PROBLEM STATEMENT: Below are some entries; reproduce them exactly and leave every picture out.

RECORDS:

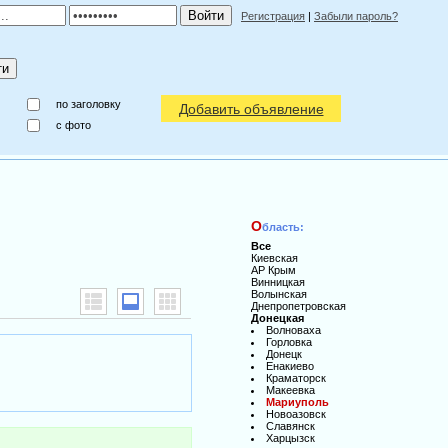
Регистрация
|
Забыли пароль?
по заголовку
Добавить объявление
c фото
О
бласть:
Все
Киевская
АР Крым
Винницкая
Волынская
Днепропетровская
Донецкая
Волноваха
Горловка
Донецк
Енакиево
Краматорск
Макеевка
Мариуполь
Новоазовск
Славянск
Харцызск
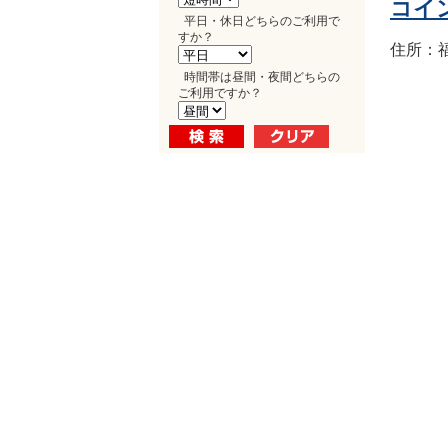
コイ
平日・休日どちらのご利用で
すか？
住所：福
時間帯は昼間・夜間どちらの
ご利用ですか？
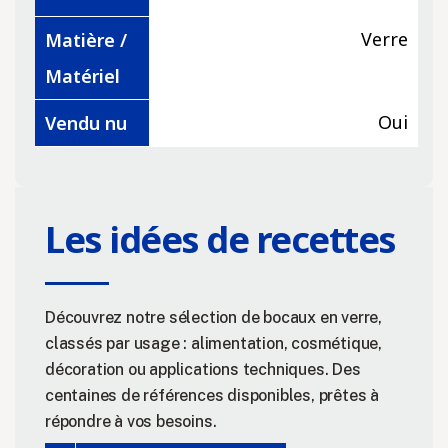
Verre
Matière /
Matériel
Oui
Vendu nu
Les idées de recettes
Découvrez notre sélection de bocaux en verre,
classés par usage : alimentation, cosmétique,
décoration ou applications techniques. Des
centaines de références disponibles, prêtes à
répondre à vos besoins.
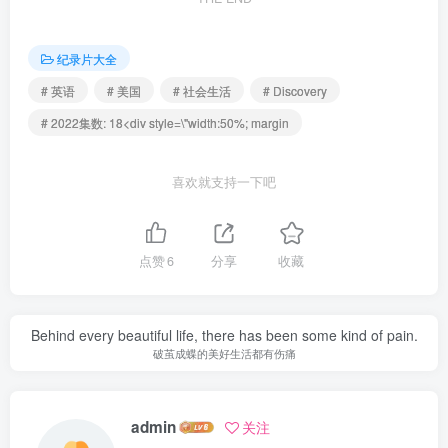
纪录片大全
# 英语
# 美国
# 社会生活
# Discovery
# 2022集数: 18<div style=\"width:50%; margin
喜欢就支持一下吧
点赞
6
分享
收藏
Behind every beautiful life, there has been some kind of pain.
破茧成蝶的美好生活都有伤痛
admin
关注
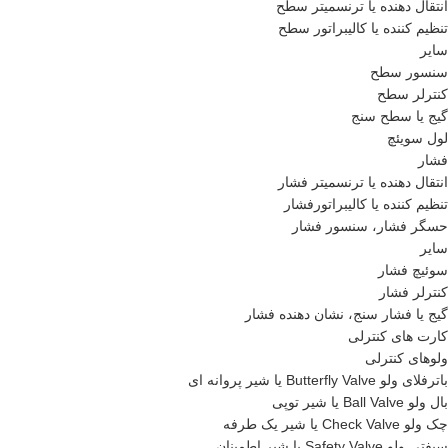
انتقال دهنده یا ترنسمیتر سطح
تنظیم کننده یا کالیبراتور سطح
سایر
سنسور سطح
کنترلر سطح
گیج یا سطح سنج
لول سویئچ
فشار
انتقال دهنده یا ترنسمیتر فشار
تنظیم کننده یا کالیبراتورفشار
حسگر فشار، سنسور فشار
سایر
سوئیچ فشار
کنترلر فشار
گیج یا فشار سنج، نشان دهنده فشار
کارت های کنترلی
ولوهای کنترلی
باترفلای ولو Butterfly Valve یا شیر پروانه ای
بال ولو Ball Valve یا شیر توپی
چک ولو Check Valve یا شیر یک طرفه
سیفتی ولو Safety Valve یا شیر اطمینان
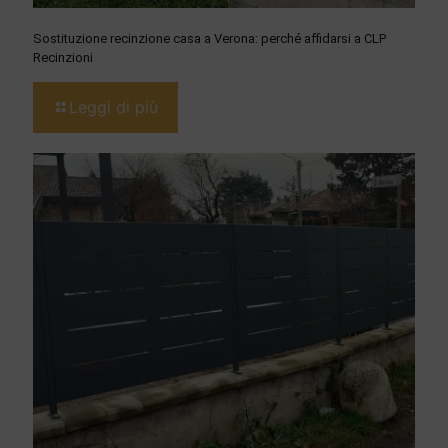
Sostituzione recinzione casa a Verona: perché affidarsi a CLP
Recinzioni
Leggi di più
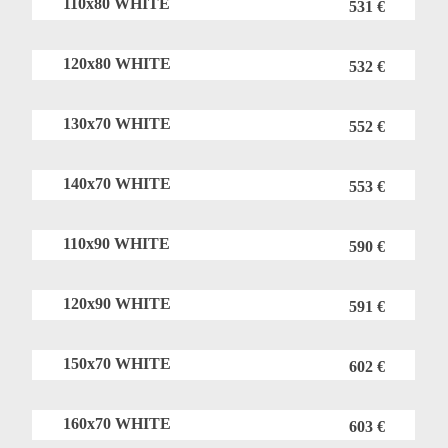
110x80 WHITE
531 €
120x80 WHITE
532 €
130x70 WHITE
552 €
140x70 WHITE
553 €
110x90 WHITE
590 €
120x90 WHITE
591 €
150x70 WHITE
602 €
160x70 WHITE
603 €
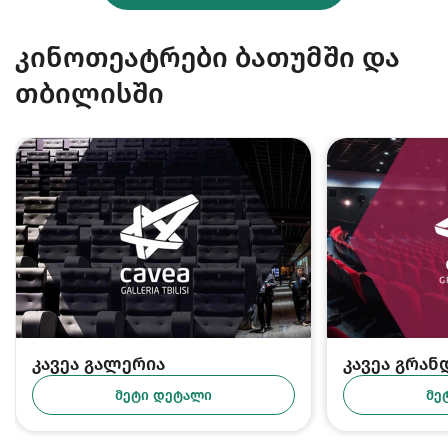
კინოთეატრები ბათუმში და
თბილისში
კავეა გალერია
კავეა გრა
ᲛᲔᲢᲘ ᲓᲔᲢᲐᲚᲘ
ᲛᲔ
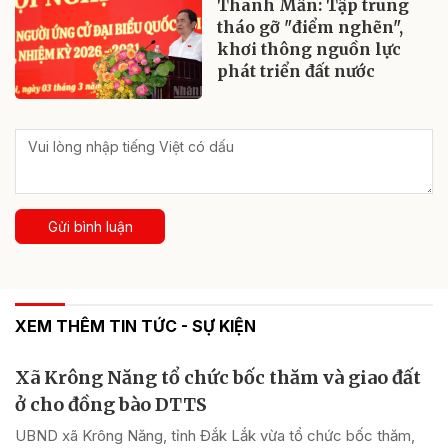
Thanh Mẫn: Tập trung
tháo gỡ "điểm nghẽn",
khơi thông nguồn lực
phát triển đất nước
Gửi bình luận
XEM THÊM TIN TỨC - SỰ KIỆN
Xã Krông Năng tổ chức bốc thăm và giao đất
ở cho đồng bào DTTS
UBND xã Krông Năng, tỉnh Đắk Lắk vừa tổ chức bốc thăm,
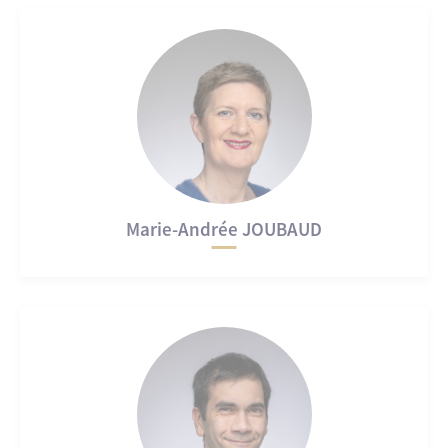
Marie-Andrée JOUBAUD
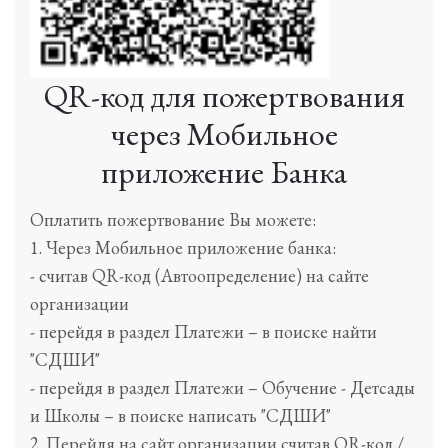
QR-код для пожертвования
через Мобильное
приложение Банка
Оплатить пожертвование Вы можете:
1. Через Мобильное приложение банка:
- считав QR-код (Автоопределение) на сайте
организации
- перейдя в раздел Платежи – в поиске найти
"СДШИ"
- перейдя в раздел Платежи – Обучение - Детсады
и Школы – в поиске написать "СДШИ"
2. Перейдя на сайт организации считав QR-код /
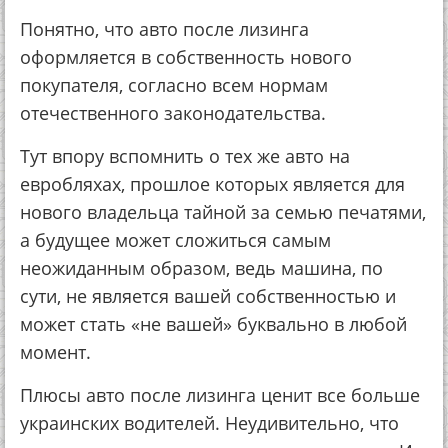
Понятно, что авто после лизинга
оформляется в собственность нового
покупателя, согласно всем нормам
отечественного законодательства.
Тут впору вспомнить о тех же авто на
евробляхах, прошлое которых является для
нового владельца тайной за семью печатями,
а будущее может сложиться самым
неожиданным образом, ведь машина, по
сути, не является вашей собственностью и
может стать «не вашей» буквально в любой
момент.
Плюсы авто после лизинга ценит все больше
украинских водителей. Неудивительно, что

RESULT OF THE TASK:
Регистрация
|
Забыли пароль?
по заголовку
Добавить объявление
c фото
О
бласть:
Все
Киевская
АР Крым
Винницкая
Волынская
Днепропетровская
Донецкая
Волноваха
Горловка
Донецк
Енакиево
Краматорск
Макеевка
Мариуполь
Новоазовск
Славянск
Харцызск
コイ
平日・休日どちらのご利用で
すか？
住所：福
時間帯は昼間・夜間どちらの
ご利用ですか？
Verre
Matière /
Matériel
Oui
Vendu nu
Les idées de recettes
Découvrez notre sélection de bocaux en verre,
classés par usage : alimentation, cosmétique,
décoration ou applications techniques. Des
centaines de références disponibles, prêtes à
répondre à vos besoins.
纪录片大全
# 英语
# 美国
# 社会生活
# Discovery
# 2022集数: 18<div style=\"width:50%; margin
喜欢就支持一下吧
点赞
6
分享
收藏
Behind every beautiful life, there has been some kind of pain.
破茧成蝶的美好生活都有伤痛
admin
关注
انتقال دهنده یا ترنسمیتر سطح
تنظیم کننده یا کالیبراتور سطح
سایر
سنسور سطح
کنترلر سطح
گیج یا سطح سنج
لول سویئچ
فشار
انتقال دهنده یا ترنسمیتر فشار
تنظیم کننده یا کالیبراتورفشار
حسگر فشار، سنسور فشار
سایر
سوئیچ فشار
کنترلر فشار
گیج یا فشار سنج، نشان دهنده فشار
کارت های کنترلی
ولوهای کنترلی
باترفلای ولو Butterfly Valve یا شیر پروانه ای
بال ولو Ball Valve یا شیر توپی
چک ولو Check Valve یا شیر یک طرفه
سیفتی ولو Safety Valve یا شیر اطمینان
Sostituzione recinzione casa a Verona: perché affidarsi a CLP
Recinzioni
Leggi di più
110x80 WHITE
531 €
120x80 WHITE
532 €
130x70 WHITE
552 €
140x70 WHITE
553 €
110x90 WHITE
590 €
120x90 WHITE
591 €
150x70 WHITE
602 €
160x70 WHITE
603 €
კინოთეატრები ბათუმში და
თბილისში
კავეა გალერია
კავეა გრა
ᲛᲔᲢᲘ ᲓᲔᲢᲐᲚᲘ
ᲛᲔ
Thanh Mẫn: Tập trung
tháo gỡ "điểm nghẽn",
khơi thông nguồn lực
phát triển đất nước
Gửi bình luận
XEM THÊM TIN TỨC - SỰ KIỆN
Xã Krông Năng tổ chức bốc thăm và giao đất
ở cho đồng bào DTTS
UBND xã Krông Năng, tỉnh Đắk Lắk vừa tổ chức bốc thăm,
Marie-Andrée JOUBAUD
QR-код для пожертвования
через Мобильное
приложение Банка
Оплатить пожертвование Вы можете:
1. Через Мобильное приложение банка:
- считав QR-код (Автоопределение) на сайте
организации
- перейдя в раздел Платежи – в поиске найти
"СДШИ"
- перейдя в раздел Платежи – Обучение - Детсады
и Школы – в поиске написать "СДШИ"
2. Перейдя на сайт организации считав QR-код /
Понятно, что авто после лизинга
оформляется в собственность нового
покупателя, согласно всем нормам
отечественного законодательства.
Тут впору вспомнить о тех же авто на
евробляхах, прошлое которых является для
нового владельца тайной за семью печатями,
а будущее может сложиться самым
неожиданным образом, ведь машина, по
сути, не является вашей собственностью и
может стать «не вашей» буквально в любой
момент.
Плюсы авто после лизинга ценит все больше
украинских водителей. Неудивительно, что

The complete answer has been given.